This got me thinking about the things that help me live well. Few of them are the most expensive things I’ve ever bought. Some of them aren’t even actual purchases, sorry India, I know I’m letting the side down. Most of them, of course, are items of stationery. First amongst these, the King of Living Well, is envelopes. How often have I gone to get an envelope to send something important, like a complaint letter to the school, and only found one ratty square red envelope, its glue no longer tacky.
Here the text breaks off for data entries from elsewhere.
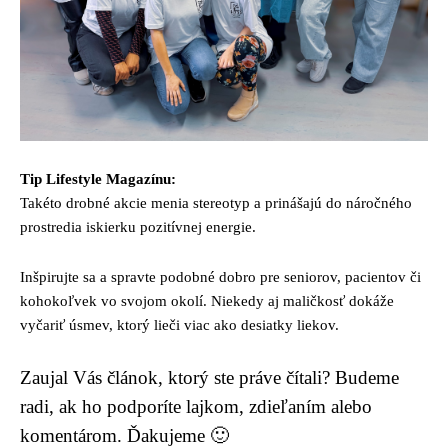
Tip Lifestyle Magazínu:
Takéto drobné akcie menia stereotyp a prinášajú do náročného
prostredia iskierku pozitívnej energie.
Inšpirujte sa a spravte podobné dobro pre seniorov, pacientov či
kohokoľvek vo svojom okolí. Niekedy aj maličkosť dokáže
vyčariť úsmev, ktorý lieči viac ako desiatky liekov.
Zaujal Vás článok, ktorý ste práve čítali? Budeme
radi, ak ho podporíte lajkom, zdieľaním alebo
komentárom. Ďakujeme 🙂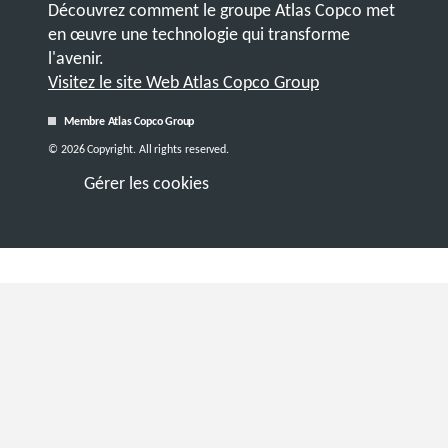
Découvrez comment le groupe Atlas Copco met
en œuvre une technologie qui transforme
l'avenir.
Visitez le site Web Atlas Copco Group
Membre Atlas Copco Group
© 2026 Copyright. All rights reserved.
Gérer les cookies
Well, now I have a whole stack of envelopes, in C4, C5, C6 and the sad outsider DL. Get me knowing the official sizes. 

More must-haves: a proper sellotape dispenser so you don’t have to waste time finding the end; Pritt stick that hasn’t dried out (tricky, as Pritt dries out overnight, like a mayfly), non-perished rubber bands, pens that work; gloves paired up in a box near the front door; reading glasses in every room (not a massive expense, these things are cheaper than chips); zips that don’t stick. 

A brief survey revealed some other people’s essential ‘Living Well’ items to include swimming goggles for cutting onions (see photo, posed by model - by the way, I’m sparing you the lengthy debate that accompanied this suggestion, about how none of the other so-called tricks work); a penknife about one’s person, for all those cutting/mugging emergencies, and a homemade dispenser for a ball of string, or twine, as we call it in Lewes (the instructions for this involved a lemonade bottle and were rather complicated).
I’m going to write this up on a DL envelope as a proper list, and next time I’m passing India’s house - once the restraining order’s lifted - I’ll pop it through the letterbox. In my opinion she needs to focus less on Botox, and more on envelopes, if she’s really going to have a happy prime.